Gerakan Seribu Anak Bangsa Merantau untuk Kembali (Sabang Merauke) merupakan program pertukaran pelajar antardaerah di Indonesia untuk menanamkan nilai toleransi, pendidikan, dan ke-Indonesiaan. Gerakan ini hadir ketika Ayu resah melihat permasalahan sosial yang terjadi di Desa Papaloang, Maluku Utara, tempat Ayu mengikuti program Indonesia Mengajar. 

Kerusuhan antar dua kelompok agama di Ambon pada 1999 nyatanya masih menyisakan traumatik pada anak didiknya. Padahal saat Ayu berada di Maluku Utara, keadaan di Ambon sudah damai.  Jarak dari Maluku Utara ke Ambon pun cukup jauh. 

Ketakutan pada muridnya itu membuat Ayu menyadari keberagaman Indonesia merupakan kekayaan tersendiri. Program Sabang Merauke yang didirikan sekitar tahun 2010 diharapkan dapat menggelorakan nilai keberagaman, toleransi, hingga ilmu pengetahuan antar pelajar di Indonesia. 

Mereka ditugaskan untuk menyatu bersama keluarga dan juga berinteraksi dengan teman yang beragam. Setelah selesai, anak-anak pelajar SMP itu kembali ke masing-masing daerahnya dan diberikan tugas sebagai duta perdamaian di daerah asalnya. 

Hingga saat ini, sudah ribuan pelajar berhasil dia kirimkan ke berbagai daerah guna merajut nilai keberagaman dan toleransi. Dia pun mendapatkan fakta, intoleransi di Indonesia memang masih ada. 

Isu konservatif dan semakin menggeliatnya intoleransi yang terjadi pada anak muda membuat Ayu memilih mendirikan Milenial Islami yang memanfaatkan media sosial untuk menggaungkan Islam moderat. Ayu pun gigih mencetak pemuda yang berpikir kritis dan saling menghargai. 

Ayu Kartika Dewi. Dok.instagram ayukartikadewi

Bicara mengenai anak muda dan potensinya untuk mendorong toleransi di Indonesia, Ayu juga diketahui sempat menjadi mentor dalam program yang diinisiasi Unilever Indonesia yaitu Every U Does Good Heroes. Dalam program ini Ayu menjadi mentor untuk gerakan perdamaian umat beragama dari Yayasan Mimpi Besar Indonesia dan Young Interfaith Peacemaker Community, gerakan untuk menghilangkan stigma bagi mantan warga binaan dari Terpandu, serta program Kartu Berembug dari Bastra.id sebagai media permainan kartu untuk mengajarkan negosiasi akan nilai-nilai toleransi bagi siswa SMP dan SMA di Banten. 
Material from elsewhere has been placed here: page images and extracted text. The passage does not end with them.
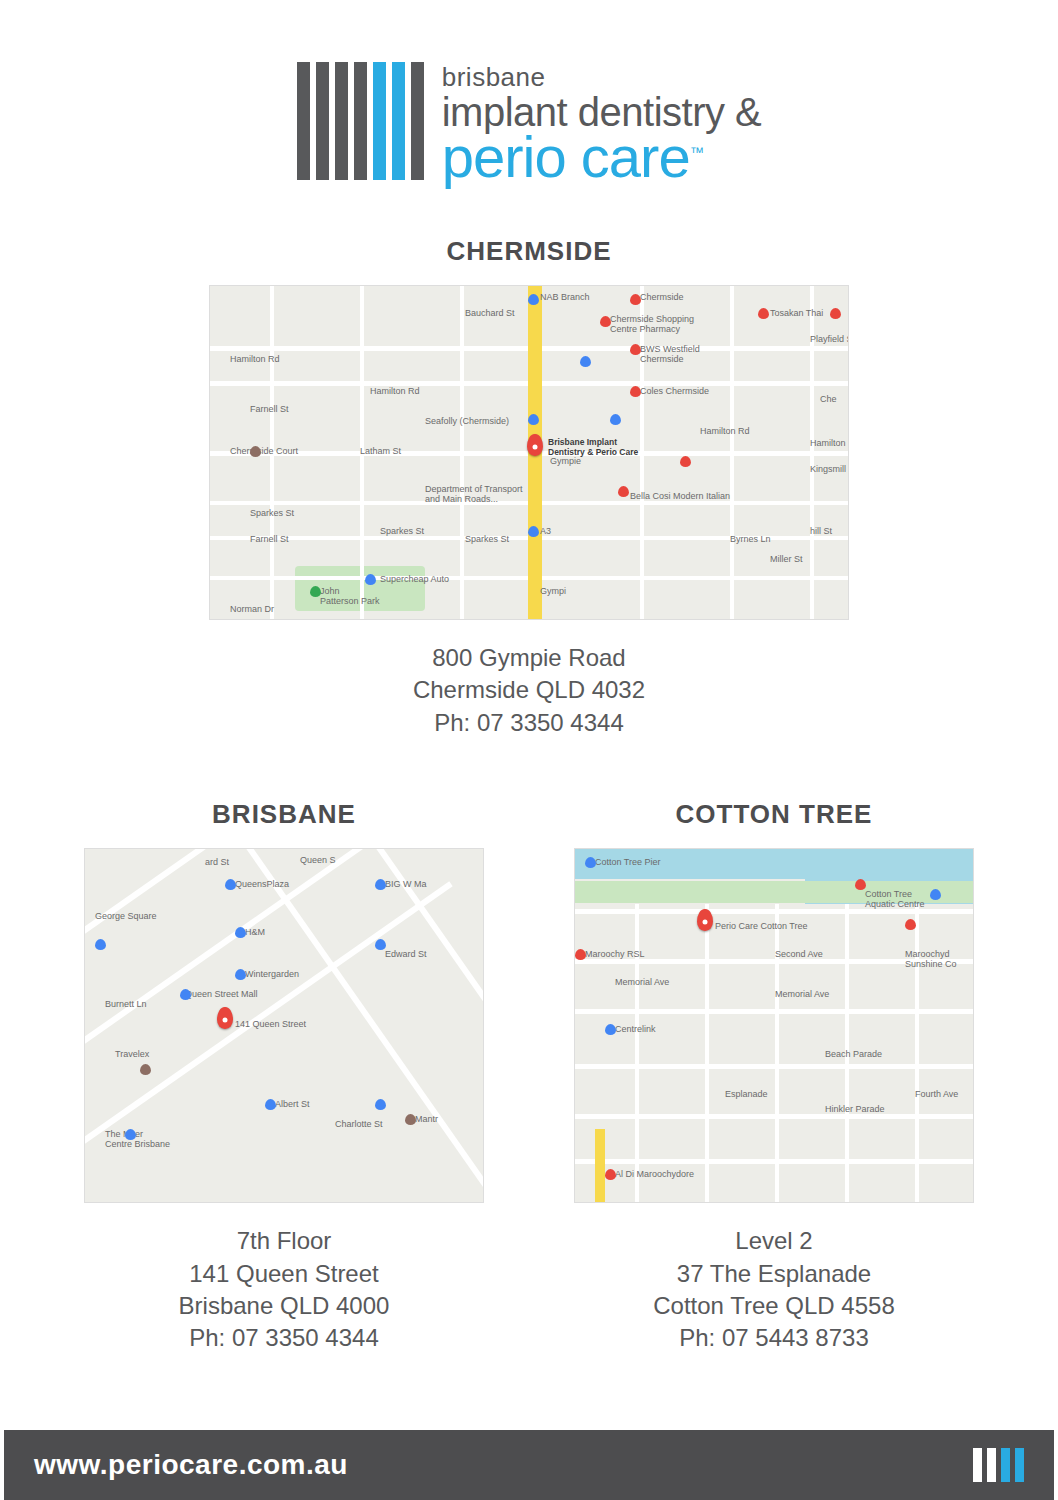brisbane
implant dentistry &
perio care™
CHERMSIDE
NAB Branch Chermside Bauchard St Chermside Shopping
Centre Pharmacy Tosakan Thai Playfield St Hamilton Rd BWS Westfield
Chermside Hamilton Rd Coles Chermside Che Farnell St Seafolly (Chermside) Hamilton Rd Hamilton Chermside Court Latham St Kingsmill St Department of Transport
and Main Roads... Bella Cosi Modern Italian Sparkes St Farnell St Sparkes St Sparkes St Byrnes Ln A3 Gympie Miller St hill St Supercheap Auto John
Patterson Park Norman Dr Gympi
Brisbane Implant
Dentistry & Perio Care
800 Gympie Road
Chermside QLD 4032
Ph: 07 3350 4344
BRISBANE
ard St Queen S QueensPlaza BIG W Ma George Square H&M Edward St Wintergarden Queen Street Mall Burnett Ln 141 Queen Street Travelex Albert St Charlotte St Mantr The Myer
Centre Brisbane
7th Floor
141 Queen Street
Brisbane QLD 4000
Ph: 07 3350 4344
COTTON TREE
Cotton Tree Pier Cotton Tree
Aquatic Centre Perio Care Cotton Tree Maroochy RSL Memorial Ave Second Ave Maroochyd
Sunshine Co Memorial Ave Centrelink Beach Parade Esplanade Hinkler Parade Fourth Ave Al Di Maroochydore
Level 2
37 The Esplanade
Cotton Tree QLD 4558
Ph: 07 5443 8733
www.periocare.com.au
Semua usahanya itu merupakan upaya Ayu untuk memberikan perhatian kepada dunia pendidikan. Terjadinya permasalahan sosial, menurut Ayu, merupakan implikasi terjadinya ketimpangan pendidikan di Indonesia. Permasalahan itu pula yang digencarkan Ayu hingga saat ini. 

Masa depan pendidikan Indonesia juga menjadi perhatian Amelia Nugrahaningrum. Amelia membangun Yayasan Genau Indonesia Hijau untuk konservasi hutan melalui pariwisata berkelanjutan, pendidikan, dan pemberdayaan sosial. Amel ingin menjadikan hutan lebih dari sekedar paru-paru dunia, namun juga sumber kekayaan pangan yang sehat, murah, dan ramah lingkungan.
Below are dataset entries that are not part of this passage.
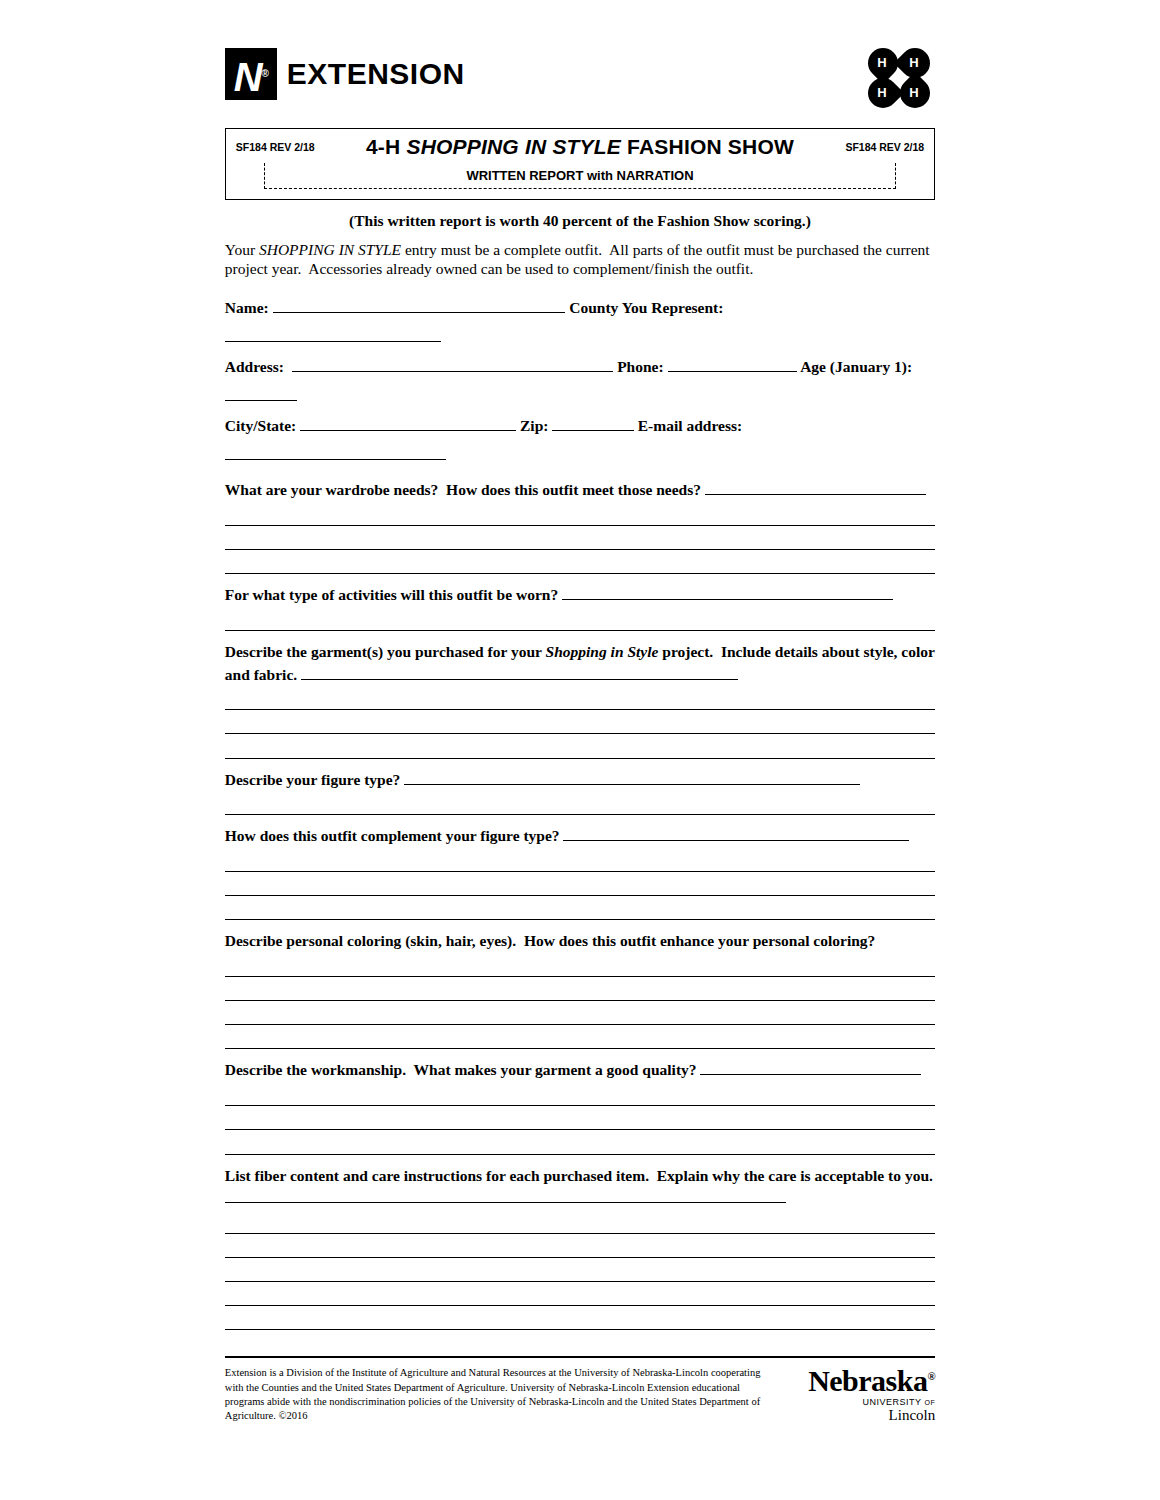N®
EXTENSION
H H H H
SF184 REV 2/18
4-H SHOPPING IN STYLE FASHION SHOW
SF184 REV 2/18
WRITTEN REPORT with NARRATION
(This written report is worth 40 percent of the Fashion Show scoring.)
Your SHOPPING IN STYLE entry must be a complete outfit. All parts of the outfit must be purchased the current project year. Accessories already owned can be used to complement/finish the outfit.
Name: County You Represent:
Address: Phone: Age (January 1):
City/State: Zip: E-mail address:
What are your wardrobe needs? How does this outfit meet those needs?
For what type of activities will this outfit be worn?
Describe the garment(s) you purchased for your Shopping in Style project. Include details about style, color and fabric.
Describe your figure type?
How does this outfit complement your figure type?
Describe personal coloring (skin, hair, eyes). How does this outfit enhance your personal coloring?
Describe the workmanship. What makes your garment a good quality?
List fiber content and care instructions for each purchased item. Explain why the care is acceptable to you.
Extension is a Division of the Institute of Agriculture and Natural Resources at the University of Nebraska-Lincoln cooperating with the Counties and the United States Department of Agriculture. University of Nebraska-Lincoln Extension educational programs abide with the nondiscrimination policies of the University of Nebraska-Lincoln and the United States Department of Agriculture. ©2016
Nebraska® UNIVERSITY OF Lincoln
Pendidikan yang ditawarkan oleh Amelia adalah pendidikan lingkungan hidup. “Ini merupakan salah satu cara yang tepat untuk mengajak masyarakat agar mencintai dan peduli terhadap lingkungan sekitar.”
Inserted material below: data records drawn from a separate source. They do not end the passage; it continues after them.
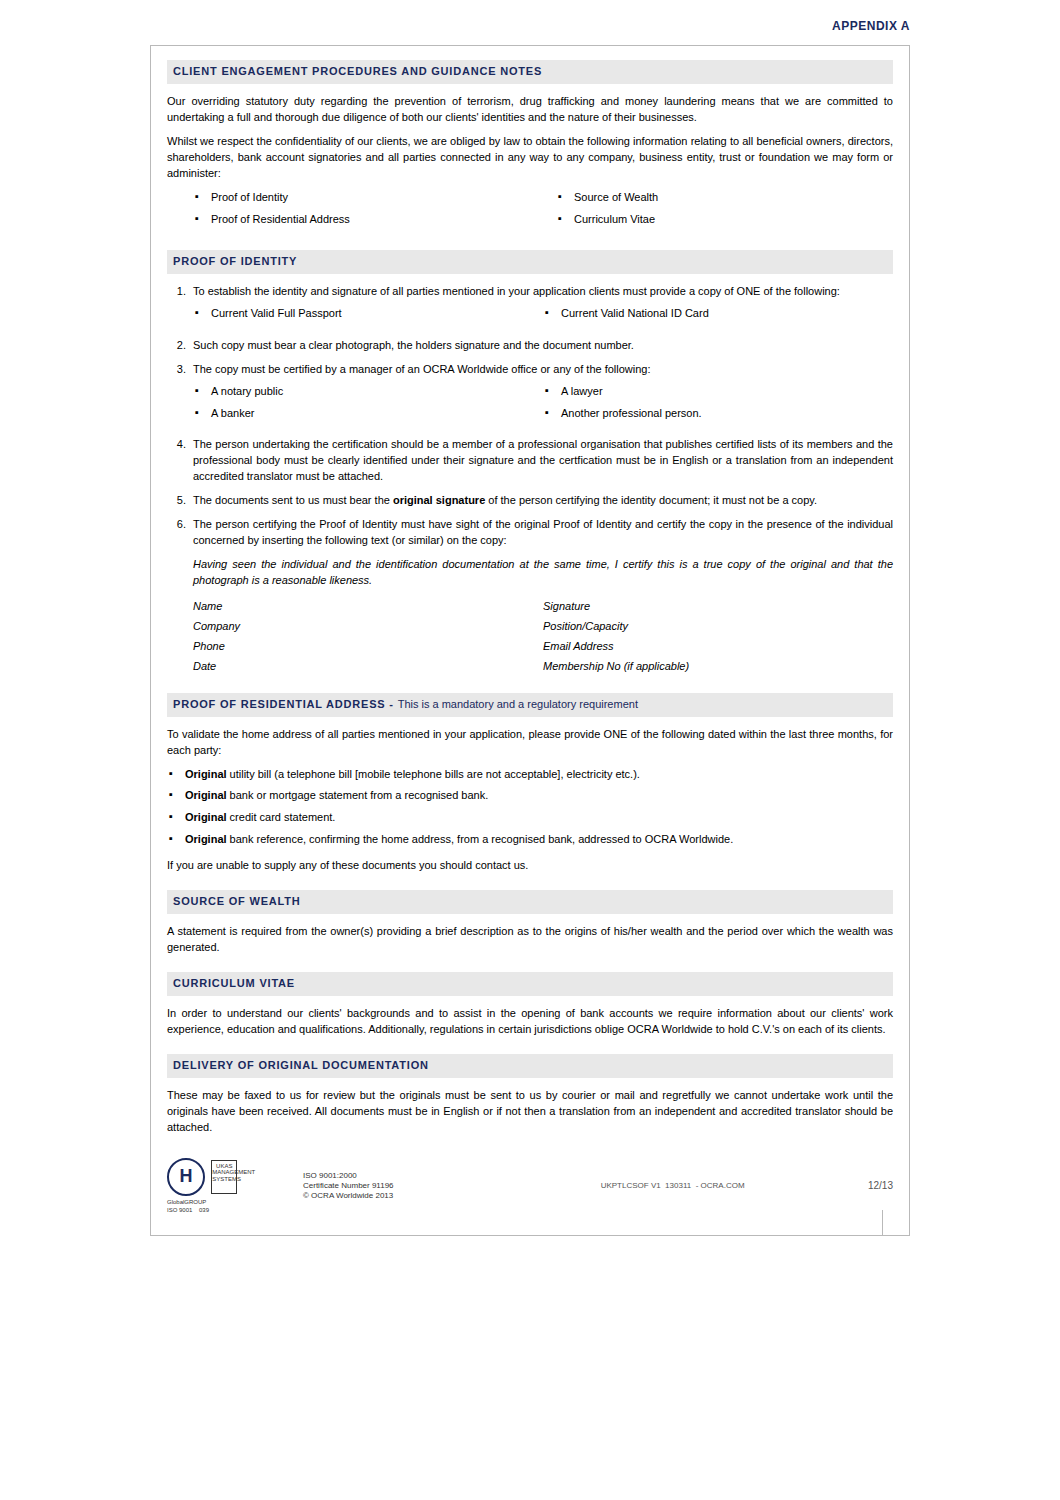APPENDIX A
Client Engagement Procedures and Guidance Notes
Our overriding statutory duty regarding the prevention of terrorism, drug trafficking and money laundering means that we are committed to undertaking a full and thorough due diligence of both our clients' identities and the nature of their businesses.
Whilst we respect the confidentiality of our clients, we are obliged by law to obtain the following information relating to all beneficial owners, directors, shareholders, bank account signatories and all parties connected in any way to any company, business entity, trust or foundation we may form or administer:
Proof of Identity
Proof of Residential Address
Source of Wealth
Curriculum Vitae
Proof of Identity
To establish the identity and signature of all parties mentioned in your application clients must provide a copy of ONE of the following:
Current Valid Full Passport
Current Valid National ID Card
Such copy must bear a clear photograph, the holders signature and the document number.
The copy must be certified by a manager of an OCRA Worldwide office or any of the following:
A notary public
A banker
A lawyer
Another professional person.
The person undertaking the certification should be a member of a professional organisation that publishes certified lists of its members and the professional body must be clearly identified under their signature and the certfication must be in English or a translation from an independent accredited translator must be attached.
The documents sent to us must bear the original signature of the person certifying the identity document; it must not be a copy.
The person certifying the Proof of Identity must have sight of the original Proof of Identity and certify the copy in the presence of the individual concerned by inserting the following text (or similar) on the copy:
Having seen the individual and the identification documentation at the same time, I certify this is a true copy of the original and that the photograph is a reasonable likeness.
| Name | Signature |
| Company | Position/Capacity |
| Phone | Email Address |
| Date | Membership No (if applicable) |
Proof of Residential Address - This is a mandatory and a regulatory requirement
To validate the home address of all parties mentioned in your application, please provide ONE of the following dated within the last three months, for each party:
Original utility bill (a telephone bill [mobile telephone bills are not acceptable], electricity etc.).
Original bank or mortgage statement from a recognised bank.
Original credit card statement.
Original bank reference, confirming the home address, from a recognised bank, addressed to OCRA Worldwide.
If you are unable to supply any of these documents you should contact us.
Source of Wealth
A statement is required from the owner(s) providing a brief description as to the origins of his/her wealth and the period over which the wealth was generated.
Curriculum Vitae
In order to understand our clients' backgrounds and to assist in the opening of bank accounts we require information about our clients' work experience, education and qualifications. Additionally, regulations in certain jurisdictions oblige OCRA Worldwide to hold C.V.'s on each of its clients.
Delivery of Original Documentation
These may be faxed to us for review but the originals must be sent to us by courier or mail and regretfully we cannot undertake work until the originals have been received. All documents must be in English or if not then a translation from an independent and accredited translator should be attached.
H UKAS
MANAGEMENT
SYSTEMS
GlobalGROUP
ISO 9001 039
ISO 9001:2000
Certificate Number 91196
© OCRA Worldwide 2013
UKPTLCSOF V1 130311 - OCRA.COM
12/13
Genau Indonesia Hijau memiliki salah satu program yakni, “Ramban Rimba”.  Sejumlah inisiatif dilakukan Amel di Hutan Petungkriyono, Jawa Tengah, yaitu: (1) Mendekatkan hutan pada anak-anak usia sekolah dan memberikan pengetahuan tentang tanaman pangan hutan melalui edukasi ramban (2) Mengadakan wisata jelajah alam berkelanjutan, dan (3) Melatih warga sekitar untuk meramban dengan cara yang ramah lingkungan. Atas inisiatifnya, Amelia terpilih sebagai salah satu Every U Does Good Heroes pada tahun 2022. Program ini digagas oleh Unilever Indonesia untuk mencari anak muda yang peduli terhadap lingkungan dan masyarakat. Dalam program tersebut, Amelia menerima micro grant serta pendampingan dari mentor berpengalaman untuk menjalankan programnya.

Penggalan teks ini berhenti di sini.